Esta vez una lágrima corrió por su mejilla, solitaria. Él se la secó con el pulgar con mucha delicadeza.


—¿Puedo? —le preguntó con la voz cargada de ternura.


Cobarde. Cobarde. Cobarde.


—No, por favor.


Se apartó de ella como si le hubiera golpeado. Se puso en pie y comenzó a caminar por la sala, incapaz de estarse quieto. No quería hablar, no quería dejarse llevar por la furia que amenazaba con robarle la cordura y decir una barbaridad.


Pasaron los minutos. Paula miraba al vacío, concentrada en no llorar. Pedro se sintió derrotado.


—De acuerdo. Les diré a mis padres que no pregunten, que les contaré lo que tenga que contarles cuando me sea posible. ¿Está bien así?


Asintió llorosa de nuevo. No la dejaba. A pesar de todo seguía con ella.

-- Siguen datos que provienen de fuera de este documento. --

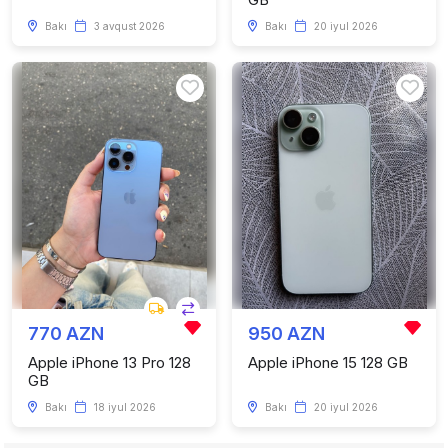
Bakı
3 avqust 2026
Bakı
20 iyul 2026
770 AZN
950 AZN
Apple iPhone 13 Pro 128
Apple iPhone 15 128 GB
GB
Bakı
18 iyul 2026
Bakı
20 iyul 2026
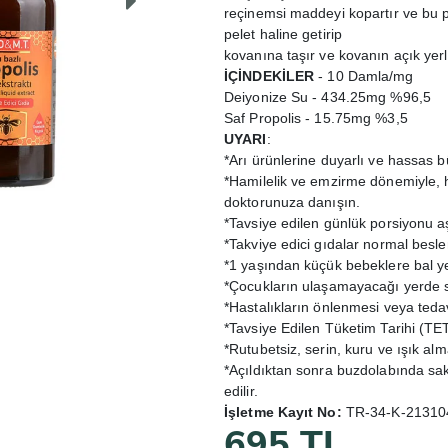
reçinemsi maddeyi kopartır ve bu pa
pelet haline getirip
kovanına taşır ve kovanın açık yer
İÇİNDEKİLER
- 10 Damla/mg
Deiyonize Su - 434.25mg %96,5
Saf Propolis - 15.75mg %3,5
UYARI
:
*Arı ürünlerine duyarlı ve hassas bü
*Hamilelik ve emzirme dönemiyle, h
doktorunuza danışın.
*Tavsiye edilen günlük porsiyonu 
*Takviye edici gıdalar normal bes
*1 yaşından küçük bebeklere bal ye
*Çocukların ulaşamayacağı yerde s
*Hastalıkların önlenmesi veya teda
*Tavsiye Edilen Tüketim Tarihi (TE
*Rutubetsiz, serin, kuru ve ışık al
*Açıldıktan sonra buzdolabında sakl
edilir.
İşletme Kayıt No:
TR-34-K-213104 
695 TL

—Pero esto es apenas una tregua. —Respiró hondo y volvió a sentarse frente a ella. Su voz sonó fría, distante—. Hace algunas semanas que debía haberme ido a la península arábiga a buscar capital privado para la Caja.


Paula asintió, habían hablado de ello varias veces. Sabía que tendría que hacerlo, y deseaba fervientemente que la invitara a ir con él.

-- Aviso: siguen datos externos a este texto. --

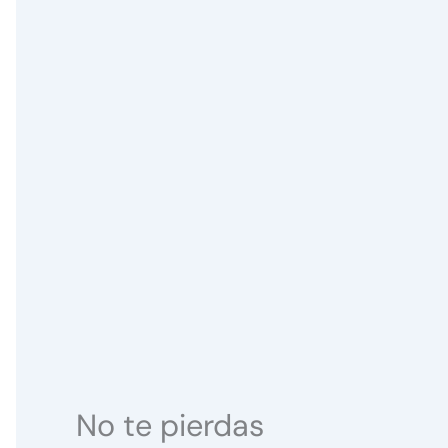
No te pierdas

—Lo sé —se vio obligada a responderle, a decir algo.


—Bien, partiré mañana hacia Madrid a la sede Central y de allí a Abu Dhabi. Estaré durante siete semanas, hasta la boda de Amadeo. —No la dejaba, pero la abandonaba. Se lo merecía, pero no por ello dolía menos. Todo el dolor se le agolpaba en la garganta, impidiéndole decir nada—. Durante ese tiempo tendrás que decidir qué quieres de mí, qué quieres para nosotros. No te llamaré, no te presionaré en ningún sentido. Cuando vuelva, me contarás cómo acaba esta historia. O, espero, como continúa nuestra historia.


Paula seguía asintiendo, concentrada en no llorar, perdida ya la batalla contra el habla.

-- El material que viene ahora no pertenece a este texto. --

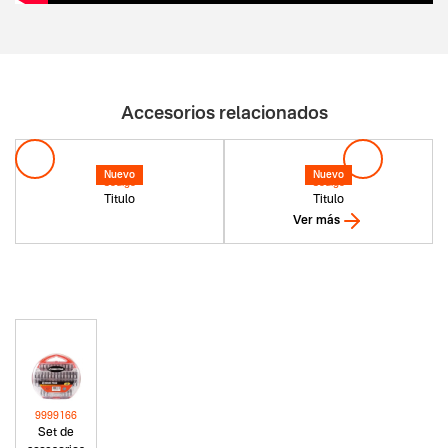
Accesorios relacionados
Nuevo
Nuevo
Codigo
Codigo
Titulo
Titulo
Ver más
9999166
Set de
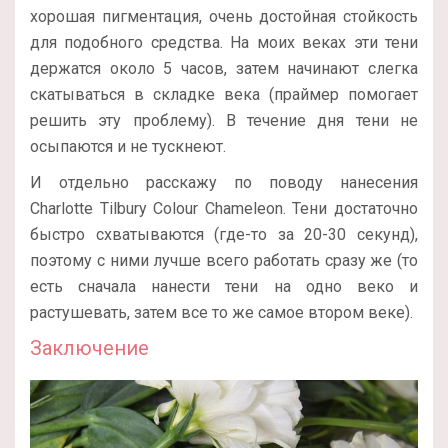
хорошая пигментация, очень достойная стойкость
для подобного средства. На моих веках эти тени
держатся около 5 часов, затем начинают слегка
скатываться в складке века (праймер помогает
решить эту проблему). В течение дня тени не
осыпаются и не тускнеют.
И отдельно расскажу по поводу нанесения
Charlotte Tilbury Colour Chameleon. Тени достаточно
быстро схватываются (где-то за 20-30 секунд),
поэтому с ними лучше всего работать сразу же (то
есть сначала нанести тени на одно веко и
растушевать, затем все то же самое втором веке).
Заключение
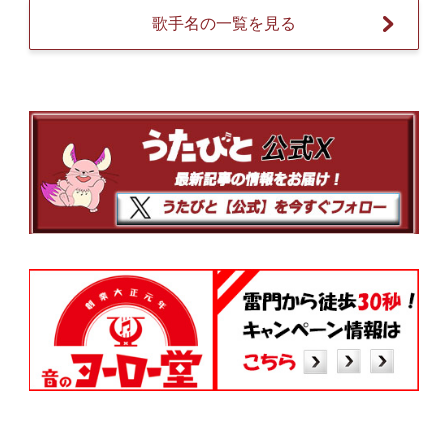
歌手名の一覧を見る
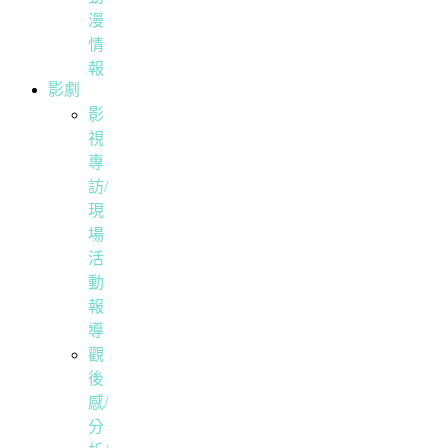
漫
情
報
影劇
影
視
專
訪/
現
場
活
動
報
導
觀
後
感/
分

Fue a marcharse pero cuando la miró de nuevo y la vio tan sola y asustada rebajó el tono y se acercó. Le acarició la mejilla con infinita ternura.


—Durante ese tiempo te seré fiel. Y no solo porque deba hacerlo sino porque no concibo estar con otra mujer que no seas tú. No te llamaré, pero pensaré en ti todos los días, a cada minuto. Solo espero que tú me añores tanto como yo a ti y puedas superar lo que sea que te impide quererme.


Le rozó los labios con amor una, dos, tres veces, y entonces sí, se fue.


Cuando oyó la puerta cerrarse dejó de contener el llanto y este se derramó durante horas hasta dejarla vacía.


Pedro, por su parte, se pasó todo el camino rogando a Dios una oportunidad con ella.